Sick Ones: Brad Kent & Randy Rampage
Brad & Randy’s bands: Sergeant Nick Penis, Sick Ones, .45’s, Ground Zero.
The partnership of Brad Kent and Randy Rampage goes back to the days of Victorian Pork in early 1978 when they first met and played together. Back then, Randy was a drummer. When Joey Shithead was forming DOA he convinced Randy to switch to bass. The original DOA was a trio, but Brad Kent joined on guitar in July 1978. Around the same time, Brad and Randy co-founded Vancouver’s premiere “fuck band,” Sergeant Nick Penis & His Brass Ball Battallion. Sgt Nick was chiefly a vehicle for bandmembers to perform classic punk and seventies rock covers with a rotating cast of friends. After Brad left DOA near the end of 1978, he and Randy kept the tradition going into the early 1980s.

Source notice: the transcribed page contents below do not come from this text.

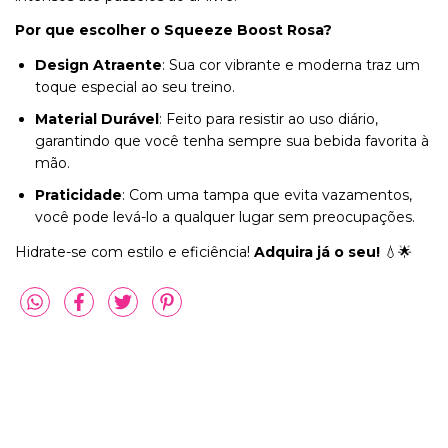
Por que escolher o Squeeze Boost Rosa?
Design Atraente
: Sua cor vibrante e moderna traz um
toque especial ao seu treino.
Material Durável
: Feito para resistir ao uso diário,
garantindo que você tenha sempre sua bebida favorita à
mão.
Praticidade
: Com uma tampa que evita vazamentos,
você pode levá-lo a qualquer lugar sem preocupações.
Hidrate-se com estilo e eficiência!
Adquira já o seu!
💧🌟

During 1979, Brad Kent and Zippy Pinhead spent most of the time in California (playing with the Avengers and Dils, respectively). Whenever they were in the same city together, Brad, Zippy and Randy started playing shows together as The Sick Ones, often with guest performers. Brad Kent also started a serious project in L.A., The 45s, featuring singer Heather Haley from Vancouver’s The Zellots. DOA split up temporarily in January 1980 and regrouped without Rampage, who promptly joined the 45s. They played up and down the west coast, but in spring 1980 Randy rejoined DOA, and the 45s were history.
In late 1981 Brad was back in Vancouver, and he and Randy began performing again as the Sick Ones. By early 1982, Randy was out of DOA for good (until 2001, anyway), and he began recording what would become the Randy Rampage 12-inch EP. In 1982, Brad and Randy took another serious stab at original music: Ground Zero was one of the first “crossover” bands to meld punk sensibilities with hard rock/heavy metal. They gigged relentlessly, but stability and a record deal eluded them. In the late 1980’s Brad joined Vancouver’s Death Sentence, while Randy Rampage joined local metallers Annihilator as lead vocalist. In the early 1990’s Brad and Randy reunited for one more stab at a music career with Fake It Big Time.

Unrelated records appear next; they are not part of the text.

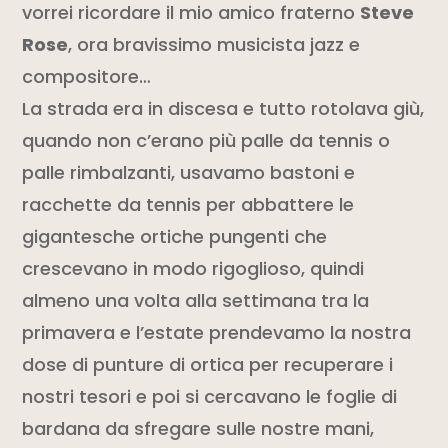
vorrei ricordare il mio amico fraterno
Steve
Rose
, ora bravissimo musicista jazz e
compositore…
La strada era in discesa e tutto rotolava giù,
quando non c’erano più
palle da
tennis
o
palle rimbalzanti, usavamo bastoni e
racchette da tennis per abbattere le
gigantesche ortiche pungenti che
crescevano in modo rigoglioso, quindi
almeno una volta alla settimana tra la
primavera e l’estate prendevamo la nostra
dose di punture di ortica per recuperare i
nostri tesori e poi si cercavano
le foglie di
bardana da sfregare sulle nostre mani,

Today, if you’re very lucky, you might still be able to catch the Sick Ones on stage in a downtown pub doing what comes naturally.
Les sez: In a scene of kids trying to look tough, Rampage and Kent (whose surname was predictably changed for his nom de punk) were the baddest of the bad boys. Rampage had the style that all punk aspired to: bleached blonde spikes, tattoos, leather, bandanas, plus the fiery stage moves that added so much his bands’ shows. Kent was an ace guitar player, but always seemed merely a providential twist of fate away from walking naked as a streetperson. For them, it was a matter of being a star in your own right, and stardom, or notoriety, would follow. Together they cut a swathe of drugs, rock’n’roll and sex, likely unequalled in the chronicles of Vancouver punk, and lived to be rogues and roués.